Re: [tip:x86/urgent] bpf: Fix ORC unwinding in non-JIT BPF code
From: Josh Poimboeuf
Date: Mon Jul 08 2019 - 18:38:48 EST
On Mon, Jul 08, 2019 at 03:15:37PM -0700, Alexei Starovoitov wrote:
> > 2)
> >
> > After doing the first optimization, GCC then does another one which is
> > a little trickier. It replaces:
> >
> > select_insn:
> > jmp *jumptable(, %rax, 8)
> > ...
> > ALU64_ADD_X:
> > ...
> > jmp *jumptable(, %rax, 8)
> > ALU_ADD_X:
> > ...
> > jmp *jumptable(, %rax, 8)
> >
> > with
> >
> > select_insn:
> > mov jumptable, %r12
> > jmp *(%r12, %rax, 8)
> > ...
> > ALU64_ADD_X:
> > ...
> > jmp *(%r12, %rax, 8)
> > ALU_ADD_X:
> > ...
> > jmp *(%r12, %rax, 8)
> >
> > The problem is that it only moves the jumptable address into %r12
> > once, for the entire function, then it goes through multiple recursive
> > indirect jumps which rely on that %r12 value. But objtool isn't yet
> > smart enough to be able to track the value across multiple recursive
> > indirect jumps through the jump table.
> >
> > After some digging I found that the quick and easy fix is to disable
> > -fgcse. In fact, this seems to be recommended by the GCC manual, for
> > code like this:
> >
> > -fgcse
> > Perform a global common subexpression elimination pass. This
> > pass also performs global constant and copy propagation.
> >
> > Note: When compiling a program using computed gotos, a GCC
> > extension, you may get better run-time performance if you
> > disable the global common subexpression elimination pass by
> > adding -fno-gcse to the command line.
> >
> > Enabled at levels -O2, -O3, -Os.
> >
> > This code indeed relies extensively on computed gotos. I don't know
> > *why* disabling this optimization would improve performance. In fact
> > I really don't see how it could make much of a difference either way.
> >
> > Anyway, using -fno-gcse makes optimization #2 go away and makes
> > objtool happy, with only a fix for #1 needed.
> >
> > If -fno-gcse isn't an option, we might be able to fix objtool by using
> > the "first_jump_src" thing which Peter added, improving it such that
> > it also takes table jumps into account.
>
> Sorry for delay. I'm mostly offgrid until next week.

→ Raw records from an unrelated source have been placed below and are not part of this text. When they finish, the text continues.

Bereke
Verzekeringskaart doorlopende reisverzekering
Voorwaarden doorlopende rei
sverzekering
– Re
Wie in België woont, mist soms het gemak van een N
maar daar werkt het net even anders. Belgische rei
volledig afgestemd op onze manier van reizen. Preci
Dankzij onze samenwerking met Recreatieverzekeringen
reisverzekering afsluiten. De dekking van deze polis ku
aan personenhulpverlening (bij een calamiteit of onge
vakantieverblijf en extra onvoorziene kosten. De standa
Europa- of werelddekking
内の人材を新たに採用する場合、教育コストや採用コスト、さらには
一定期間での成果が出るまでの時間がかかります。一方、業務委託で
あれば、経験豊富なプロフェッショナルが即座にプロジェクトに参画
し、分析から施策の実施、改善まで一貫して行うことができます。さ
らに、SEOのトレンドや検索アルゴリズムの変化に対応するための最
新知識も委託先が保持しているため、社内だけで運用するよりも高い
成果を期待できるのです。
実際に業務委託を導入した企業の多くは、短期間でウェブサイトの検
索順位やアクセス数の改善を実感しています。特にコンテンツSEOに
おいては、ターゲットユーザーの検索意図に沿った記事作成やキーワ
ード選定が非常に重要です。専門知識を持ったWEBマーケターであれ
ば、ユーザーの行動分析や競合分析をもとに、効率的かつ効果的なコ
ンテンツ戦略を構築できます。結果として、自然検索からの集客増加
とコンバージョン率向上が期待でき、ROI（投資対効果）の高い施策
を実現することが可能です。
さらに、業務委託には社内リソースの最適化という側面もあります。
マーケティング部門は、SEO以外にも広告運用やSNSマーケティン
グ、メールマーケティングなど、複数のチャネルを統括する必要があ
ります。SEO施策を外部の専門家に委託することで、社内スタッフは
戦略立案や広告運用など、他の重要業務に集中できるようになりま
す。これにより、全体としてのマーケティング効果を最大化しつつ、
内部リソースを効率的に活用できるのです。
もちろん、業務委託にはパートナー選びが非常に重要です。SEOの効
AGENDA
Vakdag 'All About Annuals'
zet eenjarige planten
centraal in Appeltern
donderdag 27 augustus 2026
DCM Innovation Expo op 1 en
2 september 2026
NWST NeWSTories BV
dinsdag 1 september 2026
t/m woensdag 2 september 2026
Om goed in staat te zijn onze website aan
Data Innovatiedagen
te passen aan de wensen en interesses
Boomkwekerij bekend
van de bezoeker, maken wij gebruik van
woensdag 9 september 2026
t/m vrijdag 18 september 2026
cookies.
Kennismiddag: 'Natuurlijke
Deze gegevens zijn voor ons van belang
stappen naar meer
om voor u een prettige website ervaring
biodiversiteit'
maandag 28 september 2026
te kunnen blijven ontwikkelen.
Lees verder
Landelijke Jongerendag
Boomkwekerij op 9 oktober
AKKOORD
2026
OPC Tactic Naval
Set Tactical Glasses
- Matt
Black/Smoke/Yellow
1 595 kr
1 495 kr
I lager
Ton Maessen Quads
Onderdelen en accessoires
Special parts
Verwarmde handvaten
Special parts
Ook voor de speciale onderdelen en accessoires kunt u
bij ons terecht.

> As far as -fno-gcse.. I don't mind as long as it doesn't hurt performance.
> Which I suspect it will :(
> All these indirect gotos are there for performance.
> Single indirect goto and a bunch of jmp select_insn
> are way slower, since there is only one instruction
> for cpu branch predictor to work with.
> When every insn is followed by "jmp *jumptable"
> there is more room for cpu to speculate.
> It's been long time, but when I wrote it the difference
> between all indirect goto vs single indirect goto was almost 2x.
Just to clarify, -fno-gcse doesn't get rid of any of the indirect jumps.
It still has 166 indirect jumps. It just gets rid of the second
optimization, where the jumptable address is placed in a register.
If you have a benchmark which is relatively easy to use, I could try to
run some tests.
--
Josh